I was afraid of what was happening, but I couldn’t stop. There was still so much to learn. Notole had promised that just before my anointing she would show me yet another source of power, more rich than those I already used. It was the greatest secret of the Lords, she told me, known to no other in the universe. I had to keep going until then.

I had been so caught up in my training that I’d given little thought to the puzzle of the gifts, but late one afternoon, as I sat bored in my dim apartments, waiting for the sun to go down, I decided to look at the things again. Something new had been left in the box-a scrap of paper with hundreds of tiny holes pricked in it. I almost laughed, it was so odd. If the earlier objects had been indecipherable, then this one was totally impossible. I could see no pattern to the marks. I was on the verge of crumpling it up, when a hot blast of wind allowed a stray sunbeam to penetrate the draperies and shine through the jumble of pinholes, casting a reverse shadow on the wall, like a compact universe of stars in a tiny square shadow of a sky.
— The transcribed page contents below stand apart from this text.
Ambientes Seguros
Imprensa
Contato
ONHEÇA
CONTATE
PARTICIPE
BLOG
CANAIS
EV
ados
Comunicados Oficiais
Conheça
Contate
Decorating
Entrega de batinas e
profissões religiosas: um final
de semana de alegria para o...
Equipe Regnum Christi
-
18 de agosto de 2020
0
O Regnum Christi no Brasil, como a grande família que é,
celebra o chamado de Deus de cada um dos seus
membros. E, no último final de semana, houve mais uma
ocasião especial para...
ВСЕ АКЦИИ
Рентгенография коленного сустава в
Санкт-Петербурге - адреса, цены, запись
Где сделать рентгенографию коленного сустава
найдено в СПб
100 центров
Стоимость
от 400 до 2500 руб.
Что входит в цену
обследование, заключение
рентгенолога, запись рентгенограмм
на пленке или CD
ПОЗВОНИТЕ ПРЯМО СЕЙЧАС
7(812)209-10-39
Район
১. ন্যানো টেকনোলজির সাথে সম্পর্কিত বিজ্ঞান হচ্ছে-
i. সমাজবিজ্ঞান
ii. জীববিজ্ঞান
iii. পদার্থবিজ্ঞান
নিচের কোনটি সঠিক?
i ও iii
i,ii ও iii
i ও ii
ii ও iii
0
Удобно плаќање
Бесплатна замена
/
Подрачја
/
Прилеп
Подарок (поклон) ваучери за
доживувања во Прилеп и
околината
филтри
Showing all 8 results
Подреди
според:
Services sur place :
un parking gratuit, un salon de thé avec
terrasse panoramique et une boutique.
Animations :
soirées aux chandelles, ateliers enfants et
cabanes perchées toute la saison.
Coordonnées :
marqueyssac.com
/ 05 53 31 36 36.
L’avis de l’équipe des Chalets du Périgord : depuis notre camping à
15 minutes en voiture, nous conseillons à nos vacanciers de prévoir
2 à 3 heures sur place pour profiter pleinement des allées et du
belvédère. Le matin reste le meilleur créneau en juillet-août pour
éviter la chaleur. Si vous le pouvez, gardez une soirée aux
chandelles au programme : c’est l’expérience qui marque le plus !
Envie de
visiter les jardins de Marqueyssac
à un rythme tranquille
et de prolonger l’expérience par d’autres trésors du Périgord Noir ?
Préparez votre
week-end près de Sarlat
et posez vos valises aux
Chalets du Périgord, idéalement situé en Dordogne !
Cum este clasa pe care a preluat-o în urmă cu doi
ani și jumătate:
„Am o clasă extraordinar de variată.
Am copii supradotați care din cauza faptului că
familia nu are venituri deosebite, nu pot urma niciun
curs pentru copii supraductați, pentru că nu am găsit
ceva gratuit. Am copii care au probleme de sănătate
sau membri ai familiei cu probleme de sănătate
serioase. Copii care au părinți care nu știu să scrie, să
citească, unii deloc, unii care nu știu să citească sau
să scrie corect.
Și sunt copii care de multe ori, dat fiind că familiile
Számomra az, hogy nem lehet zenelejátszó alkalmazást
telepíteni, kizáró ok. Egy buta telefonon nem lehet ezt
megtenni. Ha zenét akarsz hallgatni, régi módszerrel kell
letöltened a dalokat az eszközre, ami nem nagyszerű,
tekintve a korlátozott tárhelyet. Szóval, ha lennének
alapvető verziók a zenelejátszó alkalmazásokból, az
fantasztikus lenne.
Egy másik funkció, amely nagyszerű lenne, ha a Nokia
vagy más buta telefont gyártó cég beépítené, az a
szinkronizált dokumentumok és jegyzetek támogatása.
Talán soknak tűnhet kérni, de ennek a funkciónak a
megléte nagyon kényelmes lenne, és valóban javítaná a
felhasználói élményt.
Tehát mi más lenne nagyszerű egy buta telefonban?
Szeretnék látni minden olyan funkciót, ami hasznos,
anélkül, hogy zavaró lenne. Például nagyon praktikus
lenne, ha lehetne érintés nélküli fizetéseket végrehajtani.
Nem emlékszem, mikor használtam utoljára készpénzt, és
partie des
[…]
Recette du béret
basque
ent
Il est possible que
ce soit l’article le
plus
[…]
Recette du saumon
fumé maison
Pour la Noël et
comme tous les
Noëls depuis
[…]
Stars! That’s what it was! The paper converted the barren sunlight into stars-but not the stars of Ce Uroth that hovered behind the ever-present dust haze. There was the Watcher, the thick band of the Arch, the Bowman aiming his true arrow toward the Swan… the stars of northern Leire, the stars I would see from the towers of Comigor.

I hadn’t thought of home in so long. I tried to remember it. Gray towers, not angular and thin like those that faced me across the courtyard, but stout and thick, stained with six hundred years of smoke and weathering… sturdy walls with five round towers, built to hold the garrison in safety for uncounted days from any threat that might ride across the heath. Inside the main doors were the black and white floor tiles, and the rainbow light that arched down from the tall windows of the entry tower… so beautiful…

“Maybe they’re just to look at,” the Leiran boy had said.

I took out the stone with the clear vein in it and held it up close to my face and my brightest lamp. The light hurt my eyes, but I needed to see these things. The vein led deep into the blue-gray stone, a secret passage allowing light to penetrate the cool darkness and reveal the secrets of the stone that would otherwise lay hidden. Deep in the heart of the stone were delicate patterns of yellow and green and blue, arranged in spirals and sunbursts and flowery splashes, a tiny garden of color.